═══ EXTRAIT À LIRE ═══

Il ne restait plus à discuter que le budget des Travaux Publics : (page 355) il comprenait, en ce moment, dans ses attributions l'instruction publique. Aussi fut-il, plus encore que les autres budgets, le point de mire des attaques de l'opposition. Celle-ci avait deux motifs secrets pour hâter la chute du ministère : elle ne voulait pas que, sous son influence, deux grands actes fussent consommés : l'organisation de l'enseignement et les prochaines élections. On lui fit un procès de tendance ; car ce qu'on lui reprochait le plus c'était l'appui qu'il recevait de quelques membres de la Chambre, c'était surtout ce qu'il allait faire pour l'instruction publique. Les détails du budget disparurent sous l'importance du débat politique que le cabinet n'avait pas provoqué, mais qu'il subissait. M. Dechamps, qui prit souvent la parole, fut le premier à se placer sur ce terrain. Il disait : « Le cabinet est devenu un ministère d'irritation et de division pour le pays... Je pense que la retraite du ministère importe au pays. Il est temps que la majorité se reconstitue ; qu'un gouvernement fort arrive aux affaires afin de pacifier le pays à l'intérieur et de consolider notre nationalité au dehors. » Il demandait la création d'un cabinet mixte. A propos de ces attaques de l'honorable membre, un incident se produisit. M. Van Cutsem dit : « Les Ministres sont des hommes honorables, et M. Dechamps en conviendra avec nous ; car il doit se rappeler qu'il s'est pour ainsi dire offert à M. Rogier, pour faire partie du cabinet qui devait se former lors de la chute de l'ancien ministère ; ces offres ont été faites au pied du bureau du président, dans cette enceinte même... »
M. Dechamps : « La Chambre comprendra qu'il est au-dessous de moi de répondre à l'accusation que m'a adressée le préopinant. Je me contenterai de déclarer que cette imputation est complètement fausse. »
M. Van Cutsem : « Sur mon honneur, je déclare qu'elle est vraie ! »
Le Ministre des Travaux Publics (M. Rogier) : « Je dois (page 356) ici à la loyauté de déclarer que l’assertion.de M. Van Cutsem ne lui est pas venue de moi. » Un grand nombre de voix : « La clôture ! la clôture. » (Moniteur de 1841, n°63. En séance du 18 décembre 1841, n°353, M. van Cutsem répète son affirmation ; M. Dechamps la dénie plus faiblement).

═══

- _CONSIGNE DE TRAVAIL A_:
D'après l'extrait, quelles attributions le budget des Travaux Publics comprenait-il à ce moment-là ?
- _CONSIGNE DE TRAVAIL B_:
Dressez la liste de toutes les personnes désignées par leur nom dans l'extrait.
- _CONSIGNE DE TRAVAIL C_:
Recopiez, s'il vous plaît, tout le passage de l'extrait qui va de "Le Ministre des" jusqu'à "dénie plus faiblement).".

═══ DONNÉES DE L'EXERCICE ═══

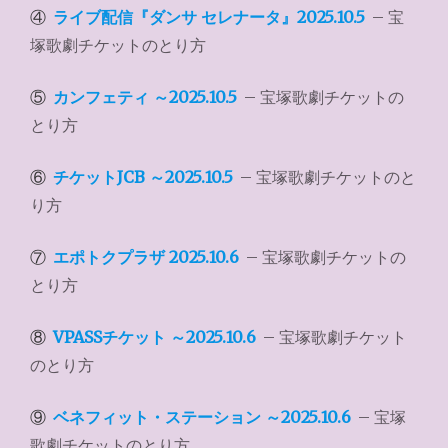
④
ライブ配信『ダンサ セレナータ』2025.10.5
– 宝
塚歌劇チケットのとり方
⑤
カンフェティ ～2025.10.5
– 宝塚歌劇チケットの
とり方
⑥
チケットJCB ～2025.10.5
– 宝塚歌劇チケットのと
り方
⑦
エポトクプラザ 2025.10.6
– 宝塚歌劇チケットの
とり方
⑧
VPASSチケット ～2025.10.6
– 宝塚歌劇チケット
のとり方
⑨
ベネフィット・ステーション ～2025.10.6
– 宝塚
歌劇チケットのとり方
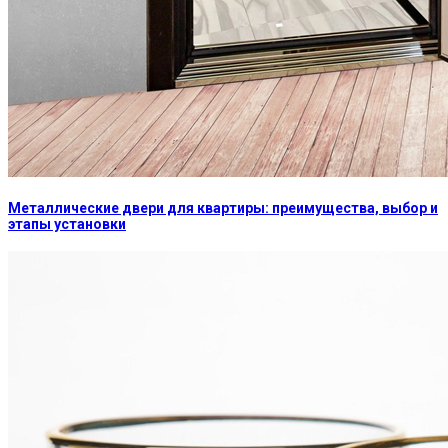
Металлические двери для квартиры: преимущества, выбор и
этапы установки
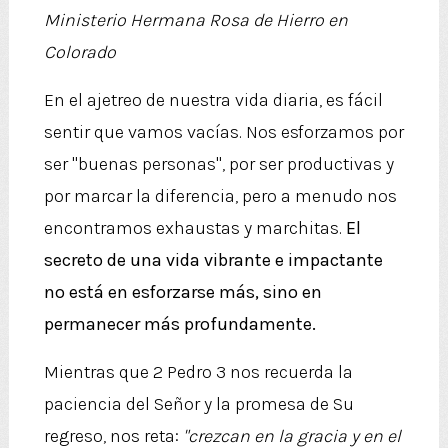
Ministerio Hermana Rosa de Hierro en
Colorado
En el ajetreo de nuestra vida diaria, es fácil
sentir que vamos vacías. Nos esforzamos por
ser "buenas personas", por ser productivas y
por marcar la diferencia, pero a menudo nos
encontramos exhaustas y marchitas.
El
secreto de una vida vibrante e impactante
no está en esforzarse más, sino en
permanecer más profundamente.
Mientras que 2 Pedro 3 nos recuerda la
paciencia del Señor y la promesa de Su
regreso, nos reta:
"crezcan en la gracia y en el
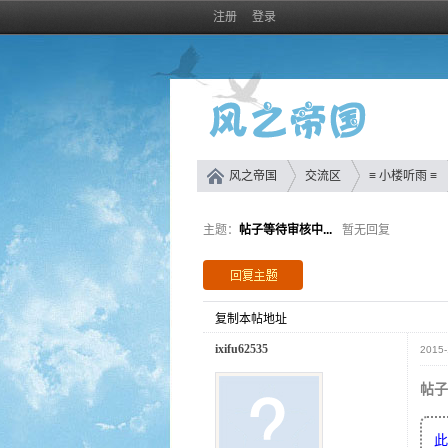
注册
登录
风之帝国
交流区
≡ 小楼听雨 ≡
主题：
帖子等待审核中...
暂无回复
复制本帖地址
ixifu62535
2015-
帖子
此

═══

- _ZONE DE RÉPONSE A_:
Il comprenait l'instruction publique.

- _ZONE DE RÉPONSE B_:
M. Dechamps
M. Van Cutsem
M. Rogier

- _ZONE DE RÉPONSE C_:
Le Ministre des Travaux Publics (M. Rogier) : « Je dois (page 356) ici à la loyauté de déclarer que l’assertion.de M. Van Cutsem ne lui est pas venue de moi. » Un grand nombre de voix : « La clôture ! la clôture. » (Moniteur de 1841, n°63. En séance du 18 décembre 1841, n°353, M. van Cutsem répète son affirmation ; M. Dechamps la dénie plus faiblement).